Requirements: Reproduce only the lines from the one containing "family: Charadriidae" through the one containing "scientific name: Doronicum grandiflorum", renaming "common name" to "vernacular name" and leaving all else unchanged.

◇ ◇ ◇

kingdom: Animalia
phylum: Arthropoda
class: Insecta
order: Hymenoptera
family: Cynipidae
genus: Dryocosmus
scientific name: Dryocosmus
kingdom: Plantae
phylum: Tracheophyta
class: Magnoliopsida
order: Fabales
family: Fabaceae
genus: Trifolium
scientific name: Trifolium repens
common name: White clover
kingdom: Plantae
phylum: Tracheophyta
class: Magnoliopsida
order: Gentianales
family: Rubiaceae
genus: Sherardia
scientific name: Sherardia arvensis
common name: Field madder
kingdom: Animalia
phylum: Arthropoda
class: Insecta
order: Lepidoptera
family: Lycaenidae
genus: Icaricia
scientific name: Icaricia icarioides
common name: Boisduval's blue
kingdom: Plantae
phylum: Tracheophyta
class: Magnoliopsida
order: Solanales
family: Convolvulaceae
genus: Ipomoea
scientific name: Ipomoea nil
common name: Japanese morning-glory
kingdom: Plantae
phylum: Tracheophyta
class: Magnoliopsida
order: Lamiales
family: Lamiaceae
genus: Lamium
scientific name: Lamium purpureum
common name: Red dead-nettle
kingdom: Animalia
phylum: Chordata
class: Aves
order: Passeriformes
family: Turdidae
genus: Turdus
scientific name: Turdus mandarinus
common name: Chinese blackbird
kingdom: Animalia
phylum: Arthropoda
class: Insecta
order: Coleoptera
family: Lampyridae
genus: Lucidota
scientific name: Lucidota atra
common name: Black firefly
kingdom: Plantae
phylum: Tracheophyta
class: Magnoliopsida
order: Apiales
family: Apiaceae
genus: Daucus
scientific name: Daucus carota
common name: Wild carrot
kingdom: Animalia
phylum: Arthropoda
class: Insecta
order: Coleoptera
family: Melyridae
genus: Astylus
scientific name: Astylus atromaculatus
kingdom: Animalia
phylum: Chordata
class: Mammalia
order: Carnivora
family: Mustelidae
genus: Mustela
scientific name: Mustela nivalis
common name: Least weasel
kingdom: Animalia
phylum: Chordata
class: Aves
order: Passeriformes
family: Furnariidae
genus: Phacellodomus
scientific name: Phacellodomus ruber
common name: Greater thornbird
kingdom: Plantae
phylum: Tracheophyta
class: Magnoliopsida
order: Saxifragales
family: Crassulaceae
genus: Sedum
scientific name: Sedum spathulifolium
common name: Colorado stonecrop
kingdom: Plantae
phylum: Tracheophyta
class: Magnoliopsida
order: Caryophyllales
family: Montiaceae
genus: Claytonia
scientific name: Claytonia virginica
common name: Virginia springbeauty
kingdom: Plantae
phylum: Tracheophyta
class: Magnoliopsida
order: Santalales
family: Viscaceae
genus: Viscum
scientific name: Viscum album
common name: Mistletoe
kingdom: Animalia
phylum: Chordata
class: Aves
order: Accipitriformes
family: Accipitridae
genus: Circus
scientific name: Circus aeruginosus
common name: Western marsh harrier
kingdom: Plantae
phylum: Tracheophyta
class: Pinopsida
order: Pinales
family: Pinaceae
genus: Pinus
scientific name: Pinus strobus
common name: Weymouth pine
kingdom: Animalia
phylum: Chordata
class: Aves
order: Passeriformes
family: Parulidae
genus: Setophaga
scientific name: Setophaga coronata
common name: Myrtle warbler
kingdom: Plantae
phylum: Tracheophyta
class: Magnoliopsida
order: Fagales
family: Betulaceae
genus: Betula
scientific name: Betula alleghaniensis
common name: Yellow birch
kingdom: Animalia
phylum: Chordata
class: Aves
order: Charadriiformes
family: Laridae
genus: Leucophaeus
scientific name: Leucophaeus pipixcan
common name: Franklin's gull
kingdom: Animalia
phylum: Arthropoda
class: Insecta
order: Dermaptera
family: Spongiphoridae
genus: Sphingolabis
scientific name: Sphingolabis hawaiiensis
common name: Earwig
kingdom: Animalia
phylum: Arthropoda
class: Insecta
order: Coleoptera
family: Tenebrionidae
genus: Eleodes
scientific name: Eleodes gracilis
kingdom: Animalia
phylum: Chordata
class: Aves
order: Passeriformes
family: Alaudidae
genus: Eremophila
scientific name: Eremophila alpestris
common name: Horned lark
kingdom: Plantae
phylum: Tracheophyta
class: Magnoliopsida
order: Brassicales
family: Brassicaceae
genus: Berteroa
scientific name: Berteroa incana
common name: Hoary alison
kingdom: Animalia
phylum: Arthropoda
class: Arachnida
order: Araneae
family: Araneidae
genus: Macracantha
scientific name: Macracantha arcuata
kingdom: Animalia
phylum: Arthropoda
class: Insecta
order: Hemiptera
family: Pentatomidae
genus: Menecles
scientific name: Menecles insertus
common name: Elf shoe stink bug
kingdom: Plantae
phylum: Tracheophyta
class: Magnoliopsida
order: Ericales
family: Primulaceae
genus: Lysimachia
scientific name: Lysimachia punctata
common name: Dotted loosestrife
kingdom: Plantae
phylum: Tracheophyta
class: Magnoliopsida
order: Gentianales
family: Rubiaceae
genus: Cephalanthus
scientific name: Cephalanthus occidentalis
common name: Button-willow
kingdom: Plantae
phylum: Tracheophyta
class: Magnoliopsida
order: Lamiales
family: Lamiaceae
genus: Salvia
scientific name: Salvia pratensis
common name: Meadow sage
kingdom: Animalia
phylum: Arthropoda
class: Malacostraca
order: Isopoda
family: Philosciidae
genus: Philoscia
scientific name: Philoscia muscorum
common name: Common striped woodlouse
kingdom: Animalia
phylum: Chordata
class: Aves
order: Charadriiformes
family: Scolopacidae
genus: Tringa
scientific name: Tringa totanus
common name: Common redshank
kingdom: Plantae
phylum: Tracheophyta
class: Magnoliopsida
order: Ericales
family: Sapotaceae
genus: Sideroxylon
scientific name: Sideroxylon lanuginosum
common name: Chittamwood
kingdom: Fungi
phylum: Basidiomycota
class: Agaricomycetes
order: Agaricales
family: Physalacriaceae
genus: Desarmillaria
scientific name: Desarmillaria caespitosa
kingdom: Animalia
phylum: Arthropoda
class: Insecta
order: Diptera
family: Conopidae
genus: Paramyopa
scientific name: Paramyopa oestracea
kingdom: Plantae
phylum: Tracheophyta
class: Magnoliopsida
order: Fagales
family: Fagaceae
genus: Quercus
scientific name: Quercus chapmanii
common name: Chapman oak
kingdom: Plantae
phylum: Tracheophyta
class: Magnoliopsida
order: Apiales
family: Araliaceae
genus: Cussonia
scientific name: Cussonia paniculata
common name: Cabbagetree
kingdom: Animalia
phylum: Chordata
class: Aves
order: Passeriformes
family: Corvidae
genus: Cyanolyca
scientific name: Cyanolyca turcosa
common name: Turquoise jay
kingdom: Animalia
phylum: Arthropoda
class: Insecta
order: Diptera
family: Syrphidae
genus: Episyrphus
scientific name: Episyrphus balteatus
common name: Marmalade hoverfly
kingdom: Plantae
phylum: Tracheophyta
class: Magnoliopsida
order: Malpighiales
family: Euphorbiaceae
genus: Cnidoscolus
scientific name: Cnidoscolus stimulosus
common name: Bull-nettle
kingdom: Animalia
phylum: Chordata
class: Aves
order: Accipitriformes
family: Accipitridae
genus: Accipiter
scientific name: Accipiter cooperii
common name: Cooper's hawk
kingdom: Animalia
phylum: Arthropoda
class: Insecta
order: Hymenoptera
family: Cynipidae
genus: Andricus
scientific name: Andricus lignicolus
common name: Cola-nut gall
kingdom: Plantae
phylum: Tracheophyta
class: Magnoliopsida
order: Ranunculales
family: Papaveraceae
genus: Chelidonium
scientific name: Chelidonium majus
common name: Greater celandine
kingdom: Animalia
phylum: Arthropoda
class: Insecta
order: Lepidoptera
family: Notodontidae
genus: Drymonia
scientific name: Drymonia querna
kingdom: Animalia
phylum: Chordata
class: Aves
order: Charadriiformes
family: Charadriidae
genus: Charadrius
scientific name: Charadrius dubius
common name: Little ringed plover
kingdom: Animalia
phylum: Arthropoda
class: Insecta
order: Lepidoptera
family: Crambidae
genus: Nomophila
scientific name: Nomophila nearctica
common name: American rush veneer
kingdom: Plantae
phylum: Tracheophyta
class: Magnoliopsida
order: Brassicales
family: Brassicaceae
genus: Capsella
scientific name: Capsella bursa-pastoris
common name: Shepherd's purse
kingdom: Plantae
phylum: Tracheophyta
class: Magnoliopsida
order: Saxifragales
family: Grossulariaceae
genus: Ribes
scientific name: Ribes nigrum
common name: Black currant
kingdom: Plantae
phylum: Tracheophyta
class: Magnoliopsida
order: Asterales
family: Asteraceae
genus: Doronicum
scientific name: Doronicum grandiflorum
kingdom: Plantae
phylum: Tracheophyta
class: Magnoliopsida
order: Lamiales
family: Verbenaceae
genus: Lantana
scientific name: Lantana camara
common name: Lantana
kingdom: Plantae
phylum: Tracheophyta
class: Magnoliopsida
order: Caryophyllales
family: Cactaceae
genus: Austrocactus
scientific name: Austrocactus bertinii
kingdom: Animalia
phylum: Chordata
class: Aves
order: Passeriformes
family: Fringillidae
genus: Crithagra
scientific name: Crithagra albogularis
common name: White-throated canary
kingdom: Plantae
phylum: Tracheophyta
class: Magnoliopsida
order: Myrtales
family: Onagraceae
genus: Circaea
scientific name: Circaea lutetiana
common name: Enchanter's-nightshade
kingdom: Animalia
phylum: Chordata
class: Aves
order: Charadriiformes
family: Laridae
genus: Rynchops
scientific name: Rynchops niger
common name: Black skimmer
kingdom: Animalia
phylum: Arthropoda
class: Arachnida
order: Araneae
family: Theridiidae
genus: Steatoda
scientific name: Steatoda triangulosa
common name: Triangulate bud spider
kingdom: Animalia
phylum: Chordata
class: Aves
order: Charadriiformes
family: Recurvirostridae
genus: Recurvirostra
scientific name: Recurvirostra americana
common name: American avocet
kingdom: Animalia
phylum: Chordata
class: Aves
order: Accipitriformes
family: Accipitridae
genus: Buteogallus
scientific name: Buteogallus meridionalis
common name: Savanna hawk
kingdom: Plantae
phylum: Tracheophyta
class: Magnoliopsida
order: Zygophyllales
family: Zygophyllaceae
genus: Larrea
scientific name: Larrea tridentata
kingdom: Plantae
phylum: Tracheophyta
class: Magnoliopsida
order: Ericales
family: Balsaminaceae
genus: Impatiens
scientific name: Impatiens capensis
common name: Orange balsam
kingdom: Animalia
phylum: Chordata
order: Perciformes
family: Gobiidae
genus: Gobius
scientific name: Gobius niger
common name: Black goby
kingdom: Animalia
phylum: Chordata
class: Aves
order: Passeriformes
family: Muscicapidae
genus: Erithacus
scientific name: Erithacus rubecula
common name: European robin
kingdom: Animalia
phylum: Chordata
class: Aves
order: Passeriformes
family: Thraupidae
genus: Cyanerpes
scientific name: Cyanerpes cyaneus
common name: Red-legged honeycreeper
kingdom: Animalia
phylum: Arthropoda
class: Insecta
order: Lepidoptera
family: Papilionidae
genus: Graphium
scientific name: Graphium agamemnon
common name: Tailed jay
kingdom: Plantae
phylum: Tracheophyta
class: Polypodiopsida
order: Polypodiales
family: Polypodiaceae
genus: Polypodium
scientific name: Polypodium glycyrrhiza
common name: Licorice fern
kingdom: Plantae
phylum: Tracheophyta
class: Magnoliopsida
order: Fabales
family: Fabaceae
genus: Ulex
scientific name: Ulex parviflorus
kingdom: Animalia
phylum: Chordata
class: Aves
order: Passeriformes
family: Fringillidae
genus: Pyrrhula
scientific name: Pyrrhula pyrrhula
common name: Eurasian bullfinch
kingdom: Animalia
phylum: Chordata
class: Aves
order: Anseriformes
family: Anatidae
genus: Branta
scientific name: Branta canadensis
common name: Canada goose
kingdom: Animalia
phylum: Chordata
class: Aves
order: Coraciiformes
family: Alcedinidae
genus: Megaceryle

◇ ◇ ◇

Output for this task:
family: Charadriidae
genus: Charadrius
scientific name: Charadrius dubius
vernacular name: Little ringed plover
kingdom: Animalia
phylum: Arthropoda
class: Insecta
order: Lepidoptera
family: Crambidae
genus: Nomophila
scientific name: Nomophila nearctica
vernacular name: American rush veneer
kingdom: Plantae
phylum: Tracheophyta
class: Magnoliopsida
order: Brassicales
family: Brassicaceae
genus: Capsella
scientific name: Capsella bursa-pastoris
vernacular name: Shepherd's purse
kingdom: Plantae
phylum: Tracheophyta
class: Magnoliopsida
order: Saxifragales
family: Grossulariaceae
genus: Ribes
scientific name: Ribes nigrum
vernacular name: Black currant
kingdom: Plantae
phylum: Tracheophyta
class: Magnoliopsida
order: Asterales
family: Asteraceae
genus: Doronicum
scientific name: Doronicum grandiflorum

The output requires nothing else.